**To do**
- a) In the Python idioms excerpt, why does it recommend updating state variables at the same time with tuple packing and unpacking?
- b) Print the lines of the stored data entries listing, starting at the line that contains "Required entry: weight." and continuing through the end of the listing. Leave the pictures out of your answer.
=== Excerpt to read ===
Updating multiple state variables

def fibonacci(n):
    x = 0
    y = 1
    for i in range(n):
        print(x)
        t = y
        y = x + y
        x = t

Better

def fibonacci(n):
    x, y = 0, 1
    for i in range(n):
        print(x)
        x, y = y, x + y

This performs state level update so the new x and y values get updated with using old x and y.

Tuple packing and unpacking

  • Don’t under-estimate the advantages of updating state variables at the same time
  • It eliminates an entire class of errors due to out-of-order updates
  • It allows high level thinking: “chunking”

Simultaneous state updates

tmp_x = x + dx * t
tmp_y = y + dy * t
tmp_dx = influence(m, x, y, dx, dy, partial='x')
tmp_dy = influence(m, x, y, dx, dy, partial='y')

x = tmp_x
y = tmp_y
dx = tmp_dx
dy = tmp_dy

Better

x, y, dx, dy = (x + dx * t,
                y + dy * t,
                tmp_dx = influence(m, x, y, dx, dy, partial='x'),
                tmp_dy = influence(m, x, y, dx, dy, partial='y'))

Efficiency

  • An optimization fundamental rule
  • Don’t cause data to move around unnecessarily
  • It takes only a little care to avoid $O(n^2)$ behaviour instead of linear behaviour

Concatenating strings

names = ['raymond', 'rachel', 'matthew', 'roger',
         'bettey', 'melissa', 'judith', 'charlie']

s = names[0]
for name in names[1:]:
    s += ', ' + name
print(s)

Better

print(', '.join(names))

Updating sequence

names = ['raymond', 'rachel', 'matthew', 'roger',
         'bettey', 'melissa', 'judith', 'charlie']

del names[0]
names.pop(0)
names.insert(0, 'mark')

Better

names = deque(['raymond', 'rachel', 'matthew', 'roger',
               'bettey', 'melissa', 'judith', 'charlie'])

del names[0]
names.popleft()
names.appendleft('mark')

Decorators and Context Managers

  • Helps separate business logic from administrative logic
  • Clean, beautiful tools for factoring code and improving code reuse
  • Good naming is essential
  • Remember the Spiderman rule:

    With great power, comes great responsivility!

Using decorators to factor-out administrative logic

def web_lookup(url, saved={}):
    if url in saved:
        return saved[url]
    page = urllib.urlopen(url).read()
    saved[url] = page
    return page

Better

@lru_cache
def web_lookup(url):
    return urllib.urlopen(url).read()

(https://orbifold.xyz/local-lru.html)

Factor-out temporary contexts

old_context = getcontext().copy()
getcontext().prec = 50
print(Decimal(355)/Decimal(113))
setcontect(old_context)

Better

with localcontext(Context(prec=50)):
    print(Decimal(355)/Decimal(113))
=== Data ===
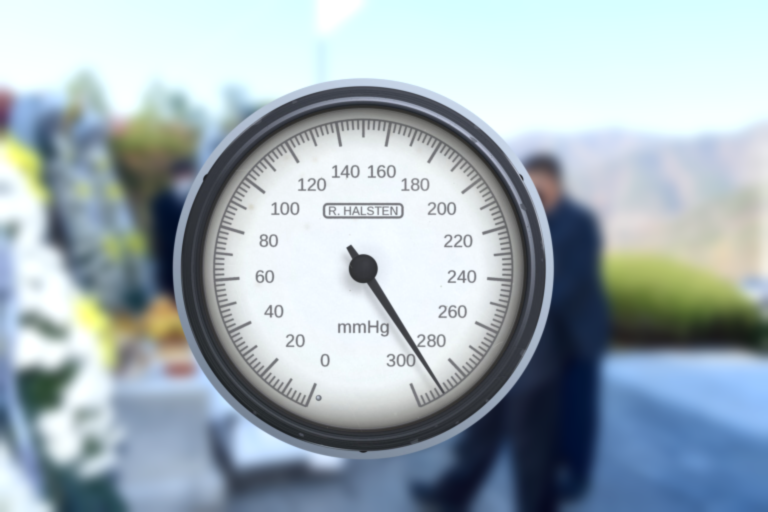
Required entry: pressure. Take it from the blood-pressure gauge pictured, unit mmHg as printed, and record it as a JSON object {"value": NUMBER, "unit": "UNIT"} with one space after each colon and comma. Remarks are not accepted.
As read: {"value": 290, "unit": "mmHg"}
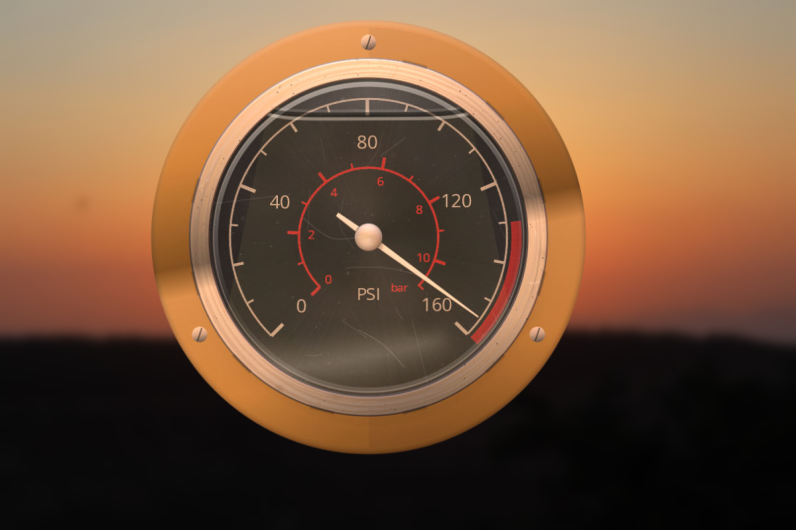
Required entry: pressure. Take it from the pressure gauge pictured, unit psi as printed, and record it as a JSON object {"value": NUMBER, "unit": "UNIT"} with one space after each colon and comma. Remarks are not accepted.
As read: {"value": 155, "unit": "psi"}
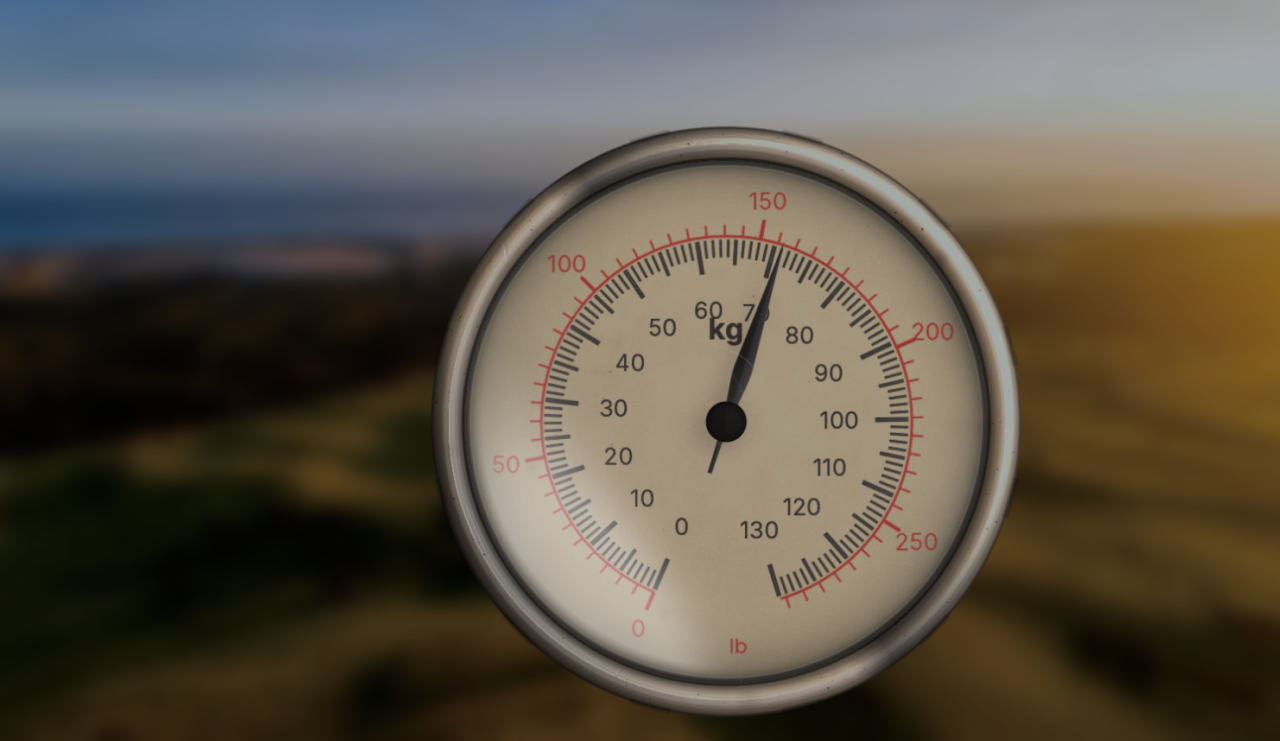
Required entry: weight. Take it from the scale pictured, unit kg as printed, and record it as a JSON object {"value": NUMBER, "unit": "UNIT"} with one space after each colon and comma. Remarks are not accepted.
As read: {"value": 71, "unit": "kg"}
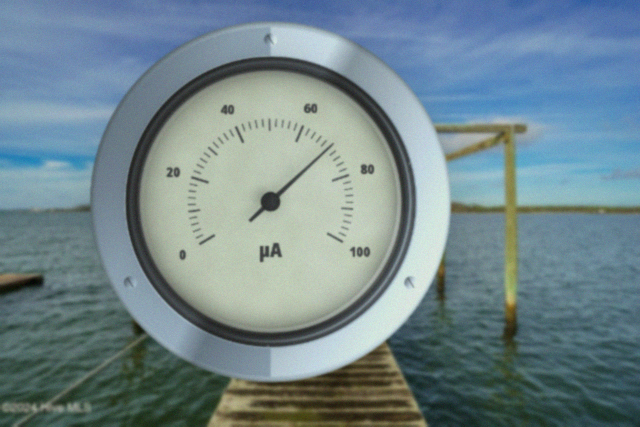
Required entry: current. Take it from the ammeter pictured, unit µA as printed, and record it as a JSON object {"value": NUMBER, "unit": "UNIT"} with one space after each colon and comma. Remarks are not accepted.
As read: {"value": 70, "unit": "µA"}
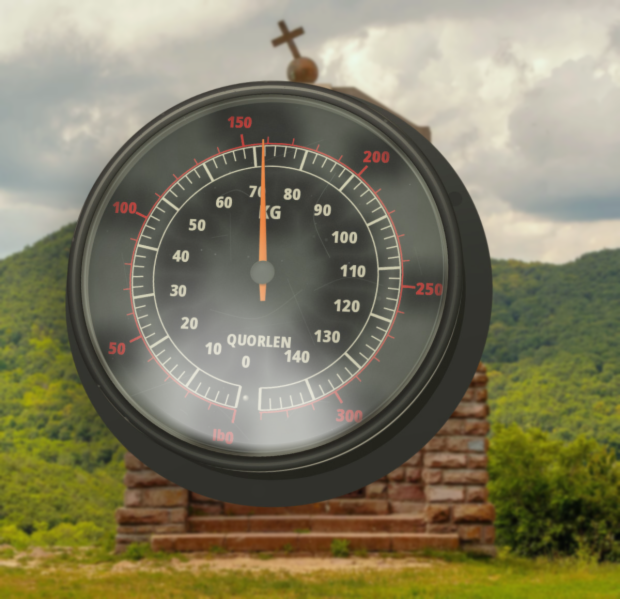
===
**Solutions in order**
- a) Updating state variables at the same time eliminates an entire class of errors caused by out-of-order updates, because the new values are computed from the old ones. It also allows high-level thinking, which the excerpt calls "chunking."

- b)
Required entry: weight. Take it from the scale pictured, unit kg as printed, and record it as a JSON object {"value": NUMBER, "unit": "UNIT"} with one space after each colon and comma. Remarks are not accepted.
As read: {"value": 71, "unit": "kg"}
Required entry: current. Take it from the ammeter pictured, unit µA as printed, and record it as a JSON object {"value": NUMBER, "unit": "UNIT"} with one space after each colon and comma. Remarks are not accepted.
As read: {"value": 70, "unit": "µA"}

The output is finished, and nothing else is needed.